Üyesi olduğu İzmir Tabip Odası Çevre Komisyonu Başkanlığını geçtiğimiz günlerde devreden Halk Sağlığı Uzmanı Dr. Ahmet Soysal, kentte zirve yapan kötü kokunun kaynağıyla ilgili çarpıcı açıklamalar yaptı.Sorunun bu haliyle geri dönüşü olmayan bir noktada olduğuna dikkat çeken Dr. Soysal, "Kent merkezindeki imar yoğunluğu artıkça bu koku da her sene artacaktır. Kentin merkezine hizmet eden ana tesis Çiğli Atıksu Arıtma Tesisi'dir. Bir de Narlıdere'deki gibi yan tesisler var. Bunların kapasitesi bellidir. Bu kapasite aşağı yukarı 2000'li yıllardaki nüfusun gereksinimlerini karşılayacak projeksiyonlara sahip" diye konuştu.

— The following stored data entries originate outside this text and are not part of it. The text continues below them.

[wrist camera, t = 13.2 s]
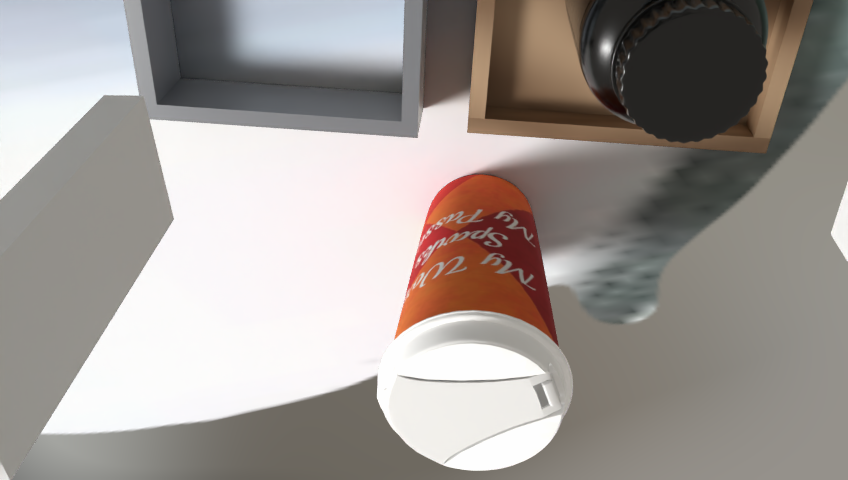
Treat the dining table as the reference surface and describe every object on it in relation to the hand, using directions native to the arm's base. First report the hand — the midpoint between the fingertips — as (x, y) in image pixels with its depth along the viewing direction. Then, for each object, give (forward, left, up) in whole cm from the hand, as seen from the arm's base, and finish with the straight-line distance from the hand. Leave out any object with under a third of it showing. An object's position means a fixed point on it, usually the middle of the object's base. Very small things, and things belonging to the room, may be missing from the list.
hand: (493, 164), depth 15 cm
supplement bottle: (+3, +7, -24) cm, 25 cm away
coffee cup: (+16, +1, -25) cm, 30 cm away
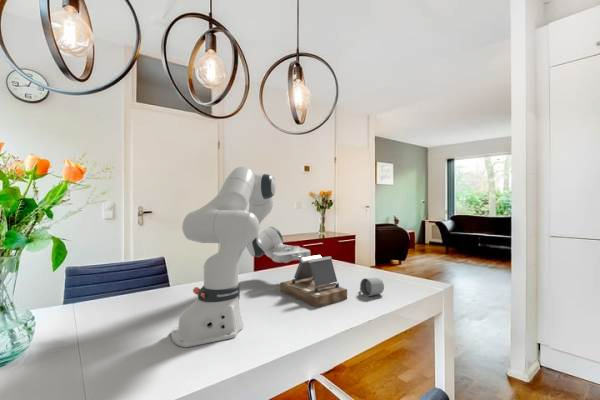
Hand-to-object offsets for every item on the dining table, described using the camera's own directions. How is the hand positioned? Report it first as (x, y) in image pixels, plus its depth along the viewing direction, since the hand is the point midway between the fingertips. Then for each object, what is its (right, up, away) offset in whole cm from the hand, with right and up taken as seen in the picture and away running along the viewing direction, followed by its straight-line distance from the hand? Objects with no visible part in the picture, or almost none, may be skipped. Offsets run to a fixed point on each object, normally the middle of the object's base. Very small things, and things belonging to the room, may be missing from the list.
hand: (301, 258), depth 143 cm
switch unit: (+5, -14, -9) cm, 18 cm away
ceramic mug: (+31, -15, -9) cm, 35 cm away
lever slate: (+11, -9, -15) cm, 21 cm away
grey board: (+1, -9, -2) cm, 9 cm away
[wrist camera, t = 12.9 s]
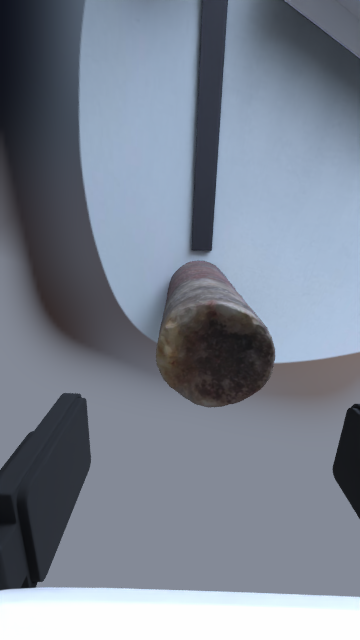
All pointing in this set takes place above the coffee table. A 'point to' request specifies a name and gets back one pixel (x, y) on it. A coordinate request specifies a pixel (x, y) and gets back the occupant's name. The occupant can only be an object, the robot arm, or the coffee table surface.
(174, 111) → the coffee table surface
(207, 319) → the brown weathered cylinder
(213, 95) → the strip
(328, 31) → the white flat lidded device
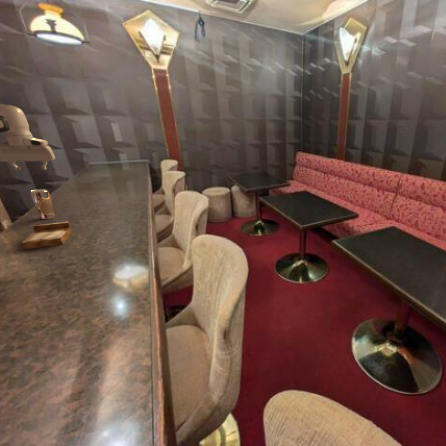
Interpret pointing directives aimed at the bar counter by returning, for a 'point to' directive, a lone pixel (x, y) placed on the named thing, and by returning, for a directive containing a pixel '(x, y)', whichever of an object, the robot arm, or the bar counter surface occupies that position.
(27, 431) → the bar counter surface
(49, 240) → the shallow wooden tray
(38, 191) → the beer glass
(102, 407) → the bar counter surface
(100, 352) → the bar counter surface
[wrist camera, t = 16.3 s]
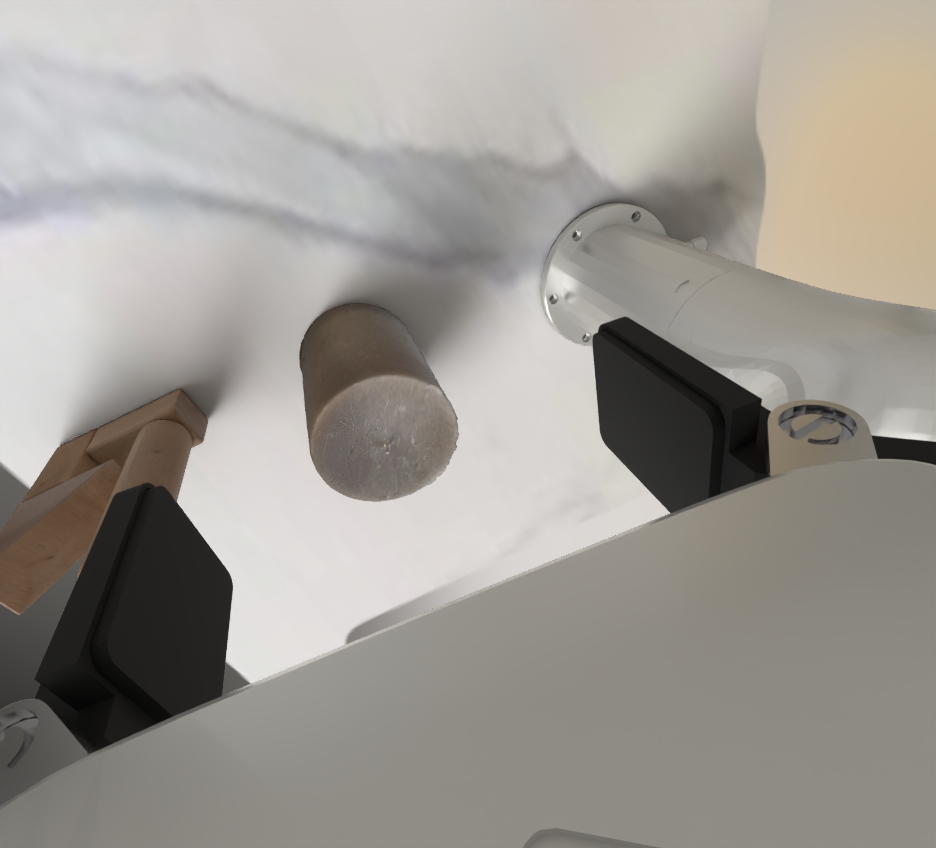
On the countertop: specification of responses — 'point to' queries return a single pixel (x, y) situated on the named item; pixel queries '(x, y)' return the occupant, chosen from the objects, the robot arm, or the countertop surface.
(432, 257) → the countertop surface
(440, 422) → the pillar candle
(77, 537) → the wooden block
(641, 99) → the countertop surface
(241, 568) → the countertop surface
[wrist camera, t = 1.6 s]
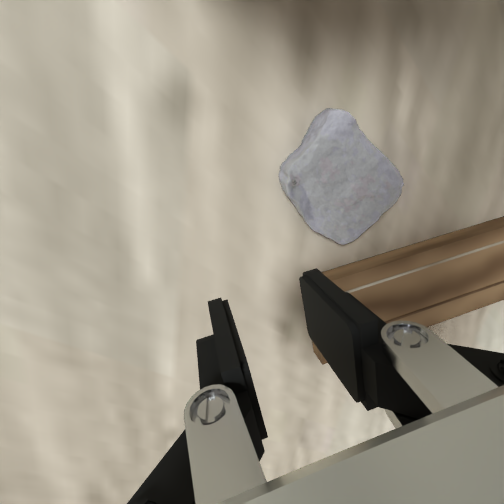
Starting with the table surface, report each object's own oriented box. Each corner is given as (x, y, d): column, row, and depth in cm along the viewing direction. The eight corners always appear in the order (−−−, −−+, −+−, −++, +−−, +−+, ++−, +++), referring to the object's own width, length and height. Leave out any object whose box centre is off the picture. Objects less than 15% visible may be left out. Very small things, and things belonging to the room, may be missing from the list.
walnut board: (302, 278, 34) (311, 287, 31) (523, 210, 38) (546, 214, 36) (313, 351, 38) (322, 365, 35) (512, 282, 42) (532, 289, 40)
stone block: (330, 241, 35) (395, 178, 32) (344, 259, 31) (420, 189, 28) (259, 178, 31) (325, 100, 28) (263, 189, 27) (343, 98, 24)
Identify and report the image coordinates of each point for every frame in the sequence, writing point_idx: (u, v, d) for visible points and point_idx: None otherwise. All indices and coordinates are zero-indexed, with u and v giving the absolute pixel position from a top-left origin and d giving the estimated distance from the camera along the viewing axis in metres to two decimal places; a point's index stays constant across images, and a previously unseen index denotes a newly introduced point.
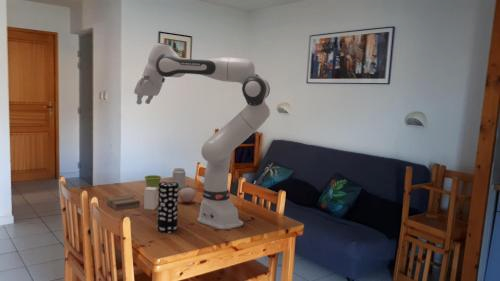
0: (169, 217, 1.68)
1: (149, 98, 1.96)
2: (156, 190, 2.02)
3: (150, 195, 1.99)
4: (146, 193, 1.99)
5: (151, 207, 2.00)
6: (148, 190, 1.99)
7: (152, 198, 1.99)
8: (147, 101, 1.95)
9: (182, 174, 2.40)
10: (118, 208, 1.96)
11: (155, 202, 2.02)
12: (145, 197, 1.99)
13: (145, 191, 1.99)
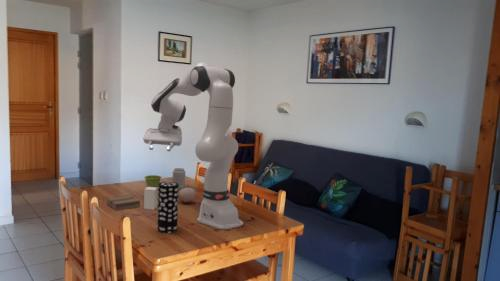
0: (169, 217, 1.68)
1: None
2: (156, 190, 2.02)
3: (150, 195, 1.99)
4: (146, 193, 1.99)
5: (151, 207, 2.00)
6: (148, 190, 1.99)
7: (152, 198, 1.99)
8: None
9: (182, 174, 2.40)
10: (118, 208, 1.96)
11: (155, 202, 2.02)
12: (145, 197, 1.99)
13: (145, 191, 1.99)
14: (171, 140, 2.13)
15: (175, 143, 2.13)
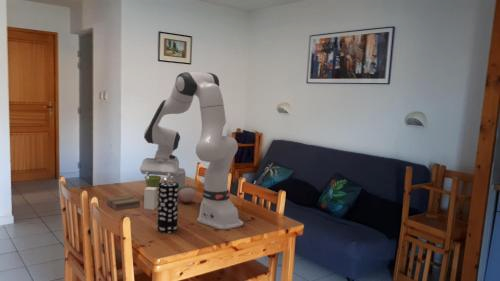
0: (169, 217, 1.68)
1: None
2: (156, 190, 2.02)
3: (150, 195, 1.99)
4: (146, 193, 1.99)
5: (151, 207, 2.00)
6: (148, 190, 1.99)
7: (152, 198, 1.99)
8: None
9: (182, 174, 2.40)
10: (118, 208, 1.96)
11: (155, 202, 2.02)
12: (145, 197, 1.99)
13: (145, 191, 1.99)
14: (168, 171, 2.10)
15: (172, 174, 2.11)
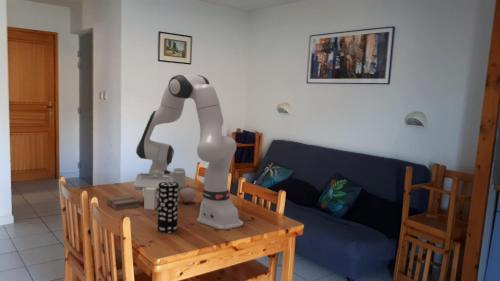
0: (169, 217, 1.68)
1: None
2: (156, 190, 2.02)
3: (150, 195, 1.99)
4: (146, 193, 1.99)
5: (151, 207, 2.00)
6: (148, 190, 1.99)
7: (152, 198, 1.99)
8: None
9: (182, 174, 2.40)
10: (118, 208, 1.96)
11: (155, 202, 2.02)
12: (145, 197, 1.99)
13: (145, 191, 1.99)
14: None
15: None
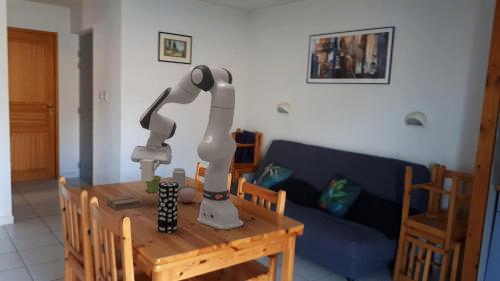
0: (169, 217, 1.68)
1: None
2: (153, 162, 2.00)
3: (147, 166, 1.98)
4: (143, 164, 1.98)
5: (148, 179, 1.98)
6: (145, 161, 1.97)
7: (149, 169, 1.98)
8: None
9: (182, 174, 2.40)
10: (118, 208, 1.96)
11: (152, 174, 2.00)
12: (142, 168, 1.98)
13: (142, 162, 1.98)
14: (160, 159, 2.01)
15: (164, 162, 2.02)
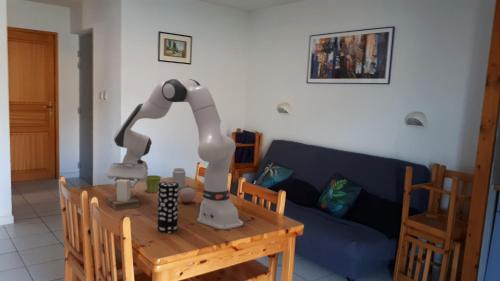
0: (169, 217, 1.68)
1: None
2: (129, 182, 2.03)
3: (122, 187, 2.00)
4: (118, 185, 2.00)
5: (124, 199, 2.00)
6: (120, 182, 2.00)
7: (124, 190, 2.00)
8: None
9: (182, 174, 2.40)
10: (118, 208, 1.96)
11: (128, 194, 2.02)
12: (118, 189, 2.00)
13: (117, 183, 2.00)
14: (135, 176, 2.03)
15: (140, 179, 2.04)
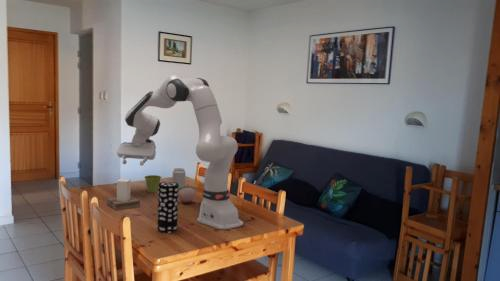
0: (169, 217, 1.68)
1: None
2: (129, 182, 2.03)
3: (122, 187, 2.00)
4: (118, 185, 2.00)
5: (124, 199, 2.00)
6: (120, 182, 2.00)
7: (124, 190, 2.00)
8: None
9: (182, 174, 2.40)
10: (118, 208, 1.96)
11: (128, 194, 2.02)
12: (118, 189, 2.00)
13: (117, 183, 2.00)
14: (144, 154, 2.14)
15: (148, 157, 2.15)
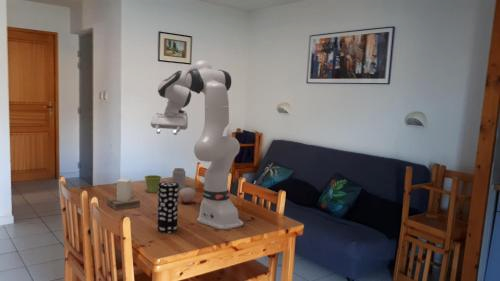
0: (169, 217, 1.68)
1: None
2: (129, 182, 2.03)
3: (122, 187, 2.00)
4: (118, 185, 2.00)
5: (124, 199, 2.00)
6: (120, 182, 2.00)
7: (124, 190, 2.00)
8: None
9: (182, 174, 2.40)
10: (118, 208, 1.96)
11: (128, 194, 2.02)
12: (118, 189, 2.00)
13: (117, 183, 2.00)
14: (177, 124, 2.20)
15: (181, 127, 2.21)
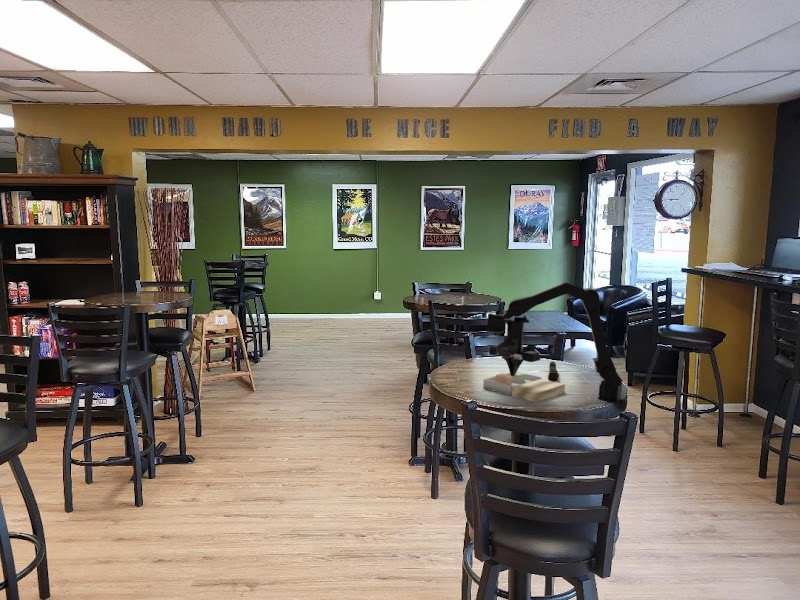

YILLAR ÖNCE EKİPLER UYARDI
Zamanında İZSU'da son derece nitelikli ekiplerin olduğunu ve daha o dönemler tehlikeyi görüp belediye yönetimini uyardıklarını belirten Dr. Soysal, "Merkezdeki imar plan değişikliklerini durdurun veya özellikle Çiğli Atıksu Arıtma'da kapasite arttırın demişlerdi. Ancak belediye yönetimi ikisine de uygulamadı. Bir üçüncü yol daha teklif ettiler, o da yağmur suyu hatlarının kanalizasyondan ayrılmasıydı. Çünkü yağmur suyu da kanalizasyona bindiği vakit, kapasite çok artıyor" dedi.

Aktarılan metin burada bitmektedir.